Forty-four SSc patients and 40 healthy controls were included. After acclimatization, all subjects underwent NFC followed by LDI and FTL measurement. NFC was performed with a stereomicroscope under 10× to 20× magnification in the 10 digits of the hands. Skin blood flow of the dorsum of four fingertips (excluding the thumb) of the left hand was measured using LDI at baseline and for 30 minutes after CS. The mean finger blood flow (FBF) of the four fingertips was expressed as arbitrary perfusion units. FTL was determined on the fourth left finger before (pre-CS-FTL) and 10 minutes after CS.
LDI showed significantly lower mean baseline FBF in SSc patients as compared with controls (296.9 ± 208.8 vs. 503.6 ± 146.4 perfusion units; P < 0.001) and also at all time points after CS (P < 0.001). There was a significant decrease in mean FBF after CS as compared with baseline in SSc patients and in controls, followed by recovery of the blood flow 27 minutes after CS in healthy controls, but not in SSc patients. FBF tended to be lower in patients with digital scars and previous ulceration/amputation (P = 0.06). There was no correlation between mean baseline FBF and NFC parameters. Interestingly, there was a negative correlation between FTL and FBF measured by LDI in basal conditions and 10 minutes after CS in SSc patients.
LDI showed lower digital blood flow in SSc patients when compared with healthy controls and correlated well with FTL both at baseline and after CS, allowing objective measurement of blood perfusion in SSc patients. The lack of correlation between functional and morphological microvascular abnormalities, measured by LDI and NFC, suggests they are complementary tools for evaluation of independent microangiopathy aspects in SSc patients.
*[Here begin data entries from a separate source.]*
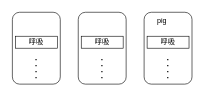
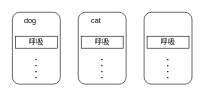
  <mxCell id="0" />
  <mxCell id="1" parent="0" />
  <mxCell id="2" value="" style="rounded=1;whiteSpace=wrap;html=1;" vertex="1" parent="1"><mxGeometry x="20" y="20" width="80" height="120" as="geometry" /></mxCell>
  <mxCell id="3" value="" style="rounded=1;whiteSpace=wrap;html=1;" vertex="1" parent="1"><mxGeometry x="130" y="20" width="80" height="120" as="geometry" /></mxCell>
  <mxCell id="4" value="" style="rounded=1;whiteSpace=wrap;html=1;" vertex="1" parent="1"><mxGeometry x="240" y="20" width="80" height="120" as="geometry" /></mxCell>
- <mxCell id="7" value="pig" style="text;html=1;align=center;verticalAlign=middle;whiteSpace=wrap;rounded=0;" vertex="1" parent="1"><mxGeometry x="240" y="20" width="60" height="30" as="geometry" /></mxCell>
+ <mxCell id="5" value="dog" style="text;html=1;align=center;verticalAlign=middle;whiteSpace=wrap;rounded=0;" vertex="1" parent="1"><mxGeometry x="20" y="20" width="60" height="30" as="geometry" /></mxCell>
+ <mxCell id="6" value="cat" style="text;html=1;align=center;verticalAlign=middle;whiteSpace=wrap;rounded=0;" vertex="1" parent="1"><mxGeometry x="130" y="20" width="60" height="30" as="geometry" /></mxCell>
  <mxCell id="8" value="呼吸" style="rounded=0;whiteSpace=wrap;html=1;" vertex="1" parent="1"><mxGeometry x="25" y="60" width="70" height="20" as="geometry" /></mxCell>
  <mxCell id="9" value="呼吸" style="rounded=0;whiteSpace=wrap;html=1;" vertex="1" parent="1"><mxGeometry x="135" y="60" width="70" height="20" as="geometry" /></mxCell>
  <mxCell id="10" value="呼吸" style="rounded=0;whiteSpace=wrap;html=1;" vertex="1" parent="1"><mxGeometry x="245" y="60" width="70" height="20" as="geometry" /></mxCell>
  <mxCell id="11" value="" style="endArrow=none;dashed=1;html=1;rounded=0;dashPattern=1 4;strokeWidth=2;" edge="1" parent="1"><mxGeometry width="50" height="50" relative="1" as="geometry"><mxPoint x="59.5" y="130" as="sourcePoint" /><mxPoint x="59.5" y="90" as="targetPoint" /></mxGeometry></mxCell>
  <mxCell id="12" value="" style="endArrow=none;dashed=1;html=1;rounded=0;dashPattern=1 4;strokeWidth=2;" edge="1" parent="1"><mxGeometry width="50" height="50" relative="1" as="geometry"><mxPoint x="169.5" y="130" as="sourcePoint" /><mxPoint x="169.5" y="90" as="targetPoint" /></mxGeometry></mxCell>
  <mxCell id="13" value="" style="endArrow=none;dashed=1;html=1;rounded=0;dashPattern=1 4;strokeWidth=2;" edge="1" parent="1"><mxGeometry width="50" height="50" relative="1" as="geometry"><mxPoint x="279.5" y="130" as="sourcePoint" /><mxPoint x="279.5" y="90" as="targetPoint" /></mxGeometry></mxCell>
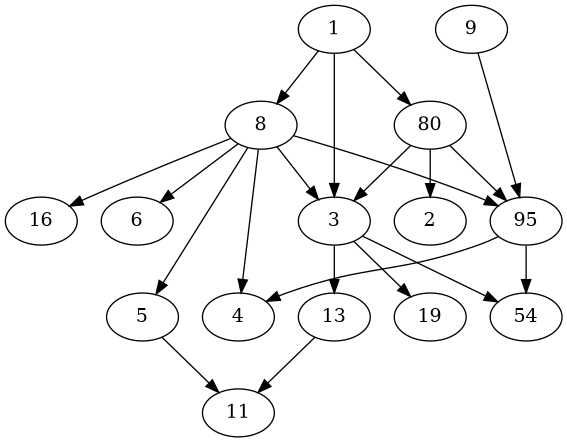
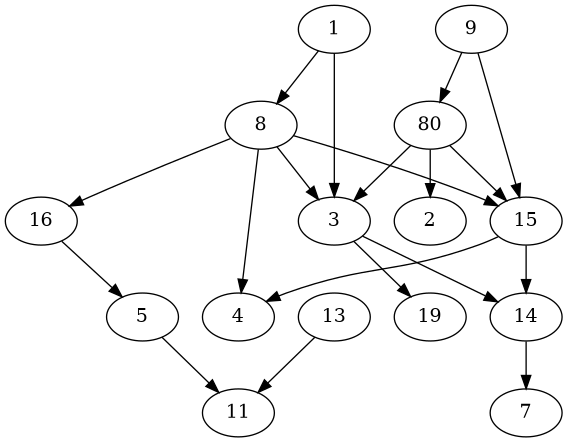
  digraph {
    edge [weight=1]
    n1 [label=8]
-   n2 [label=95]
+   n2 [label=15]
    n3 [label=3]
    n4 [label=16]
    n5 [label=4]
    n6 [label=5]
-   n7 [label=6]
    n8 [label=1]
    n9 [label=80]
    n10 [label=2]
    n11 [label=9]
-   n12 [label=54]
+   n12 [label=14]
    n13 [label=13]
    n14 [label=19]
    n15 [label=11]
+   n16 [label=7]
    n1 -> n2
    n1 -> n3
    n1 -> n4
    n1 -> n5
-   n1 -> n6
-   n1 -> n7
+   n4 -> n6
    n2 -> n5
    n2 -> n12
    n3 -> n12
-   n3 -> n13
    n3 -> n14
    n6 -> n15
    n8 -> n1
    n8 -> n3
-   n8 -> n9
+   n11 -> n9
    n9 -> n2
    n9 -> n3
    n9 -> n10
    n11 -> n2
+   n12 -> n16
    n13 -> n15
  }
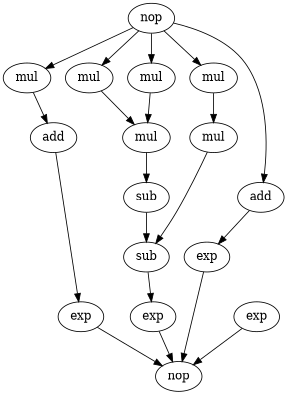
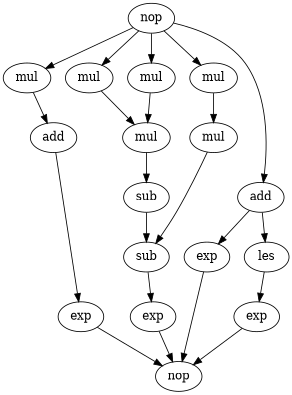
  strict digraph {
    node [area=2 delay=20 fontcolor=black mobility=0 style=empty tl=83 ts=1]
    n1 [label=exp mobility=42 ts=41]
    n2 [area=0 delay=0 label=nop tl=103 ts=103]
    n3 [label=exp mobility=62 ts=21]
    n4 [area=0 delay=0 label=nop tl=1]
    n5 [area=17 delay=30 label=mul tl=1]
    n6 [area=17 delay=30 label=mul tl=1]
    n7 [area=17 delay=30 label=mul mobility=32 tl=33]
    n8 [label=add mobility=42 tl=43]
    n9 [area=17 delay=30 label=mul mobility=11 tl=12]
    n10 [area=17 delay=30 label=mul tl=31 ts=31]
    n11 [label=add mobility=32 tl=63 ts=31]
+   n12 [area=1 label=les mobility=42 tl=63 ts=21]
    n13 [area=17 delay=30 label=mul mobility=11 tl=42 ts=31]
    n14 [label=exp mobility=32 ts=51]
    n15 [delay=11 label=sub tl=61 ts=61]
    n16 [delay=11 label=sub tl=72 ts=72]
    n17 [label=exp ts=83]
    n1 -> n2
    n3 -> n2
    n4 -> n5
    n4 -> n6
    n4 -> n7
    n4 -> n8
    n4 -> n9
    n5 -> n10
    n6 -> n10
    n7 -> n11
    n8 -> n3
+   n8 -> n12
    n9 -> n13
    n10 -> n15
    n11 -> n14
+   n12 -> n1
    n13 -> n16
    n14 -> n2
    n15 -> n16
    n16 -> n17
    n17 -> n2
  }
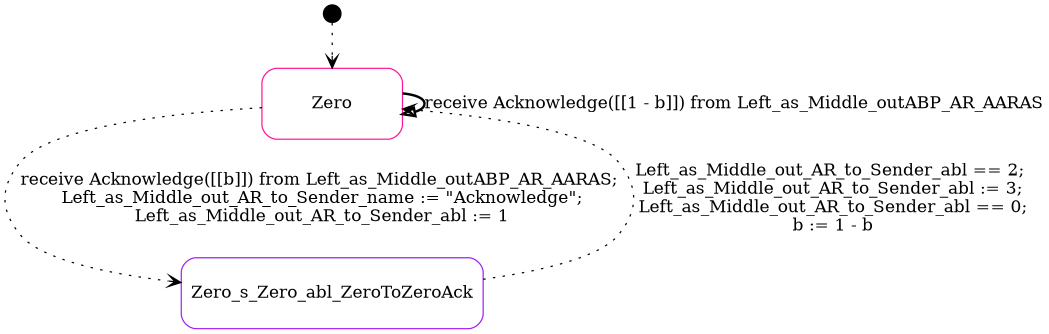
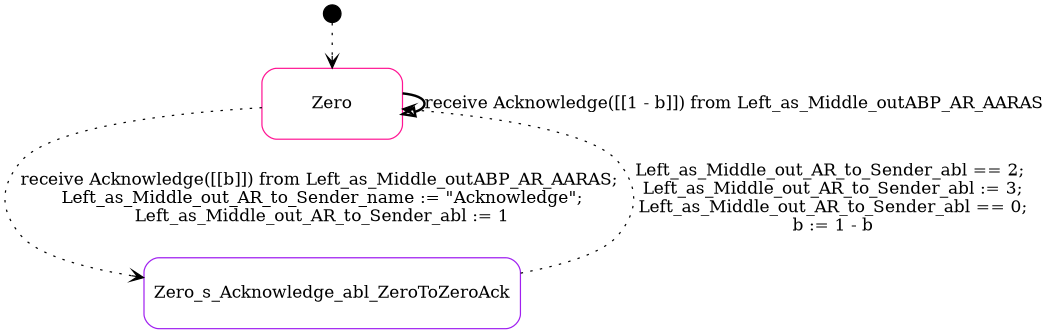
  digraph {
    compound=true
    rank=LR
    node [shape=Mrecord]
    edge [style=dotted arrowhead=vee]
    Zero_extra [height=0.2 shape=point color=black]
    Zero [height=0.8 width=1.6 color=deeppink]
-   Zero_s_Acknowledge_abl_ZeroToZeroAck [height=0.8 width=1.6 color=purple label=Zero_s_Zero_abl_ZeroToZeroAck]
+   Zero_s_Acknowledge_abl_ZeroToZeroAck [height=0.8 width=1.6 color=purple]
    Zero_extra -> Zero
    Zero -> Zero [label="receive Acknowledge([[1 - b]]) from Left_as_Middle_outABP_AR_AARAS" style=bold arrowhead=onormal]
    Zero -> Zero_s_Acknowledge_abl_ZeroToZeroAck [label="receive Acknowledge([[b]]) from Left_as_Middle_outABP_AR_AARAS;\n Left_as_Middle_out_AR_to_Sender_name := \"Acknowledge\";\n Left_as_Middle_out_AR_to_Sender_abl := 1"]
    Zero_s_Acknowledge_abl_ZeroToZeroAck -> Zero [label="Left_as_Middle_out_AR_to_Sender_abl == 2;\n Left_as_Middle_out_AR_to_Sender_abl := 3;\n Left_as_Middle_out_AR_to_Sender_abl == 0;\n b := 1 - b"]
  }
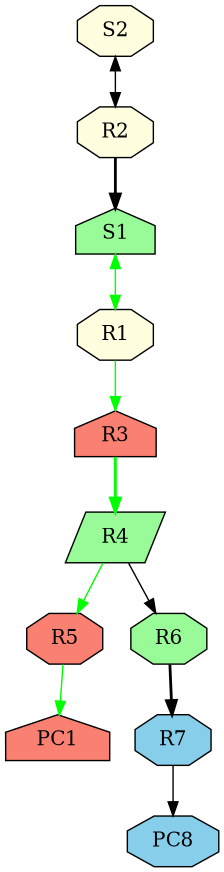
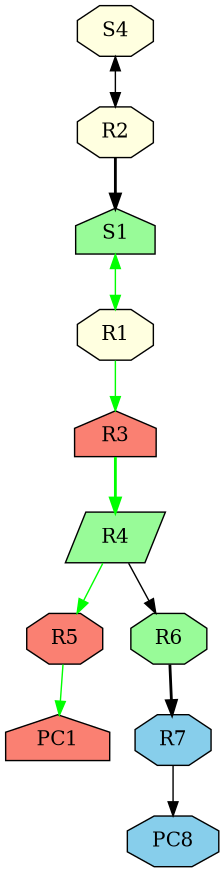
  digraph {
    node [fillcolor=palegreen shape=octagon style=filled]
    edge [style=solid]
    S1 [shape=house]
    R1 [fillcolor=lightyellow]
    R3 [fillcolor=salmon shape=house]
    R4 [shape=parallelogram]
-   S2 [fillcolor=lightyellow]
+   S2 [fillcolor=lightyellow label=S4]
    R2 [fillcolor=lightyellow]
    R5 [fillcolor=salmon]
    R6
    PC1 [fillcolor=salmon shape=house]
    R7 [fillcolor=skyblue]
    n11 [fillcolor=skyblue label=PC8]
    S1 -> R1 [color=green dir=both]
    R1 -> R3 [color=green]
    R3 -> R4 [color=green style=bold]
    R4 -> R5 [color=green]
    R4 -> R6
    S2 -> R2 [dir=both]
    R2 -> S1 [style=bold]
    R5 -> PC1 [color=green]
    R6 -> R7 [style=bold]
    R7 -> n11
  }
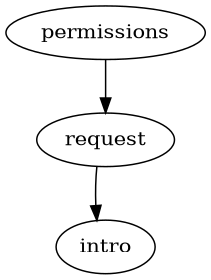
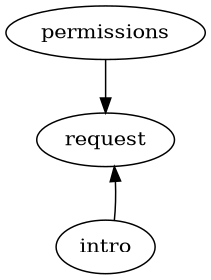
  digraph {
    package="ru.kode.way.sample.compose.permissions.routing"
    permissions [resultType="ru.kode.way.sample.compose.permissions.routing.PermissionsFlowResult" type=flow]
    request
    intro
    permissions -> request
-   request -> intro
+   intro -> request
  }
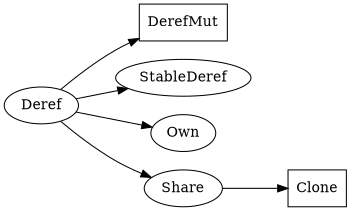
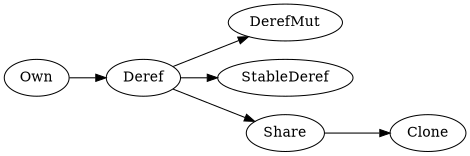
  digraph {
    rankdir=LR
    Deref [shape=ellipse]
-   DerefMut [shape=box]
+   DerefMut [shape=ellipse]
    StableDeref
    Own
    Share
-   Clone [shape=box]
+   Clone [shape=ellipse]
    Deref -> DerefMut
    Deref -> StableDeref
-   Deref -> Own
+   Own -> Deref
    Deref -> Share
    Share -> Clone
  }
激光多普勒成像(LDI)是一种评估系统性硬化症(SSc)和雷诺现象中皮肤表面血流功能的新方法。本研究通过综合功能(LDI)、形态(甲襞毛细血管镜(NFC))和生化(指尖乳酸(FTL))微血管成分,研究了 SSc 患者和健康对照组在冷刺激(CS)前后数字皮肤微血管血流的动态变化。
纳入 44 例 SSc 患者和 40 例健康对照者。在适应环境后,所有受试者均进行 NFC 检查,然后进行 LDI 和 FTL 测量。NFC 在 10×至 20×放大倍率的立体显微镜下进行,在双手的 10 个手指中进行。使用 LDI 在基线和 CS 后 30 分钟测量左手 4 个指尖(不包括拇指)背侧的皮肤血流。4 个指尖的平均手指血流(FBF)表示为任意灌注单位。FTL 在 CS 前(CS-FTL)和 CS 后 10 分钟测定左手第四指。
LDI 显示 SSc 患者的平均基线 FBF 明显低于对照组(296.9±208.8 与 503.6±146.4 灌注单位;P<0.001),CS 后各时间点也明显低于对照组(P<0.001)。与基线相比,CS 后 SSc 患者和对照组的平均 FBF 均显著下降,CS 后 27 分钟健康对照组血流恢复,但 SSc 患者未恢复。手指有疤痕和既往溃疡/截肢的患者 FBF 倾向于较低(P=0.06)。平均基线 FBF 与 NFC 参数之间无相关性。有趣的是,SSc 患者在基础状态和 CS 后 10 分钟时,FTL 与 LDI 测量的 FBF 呈负相关。
与健康对照组相比,LDI 显示 SSc 患者的手指血流较低,与 FTL 相关性良好,无论是在基线还是 CS 后,均能客观测量 SSc 患者的血流灌注。LDI 和 NFC 测量的功能和形态微血管异常之间缺乏相关性表明,它们是评估 SSc 患者独立微血管病变方面的互补工具。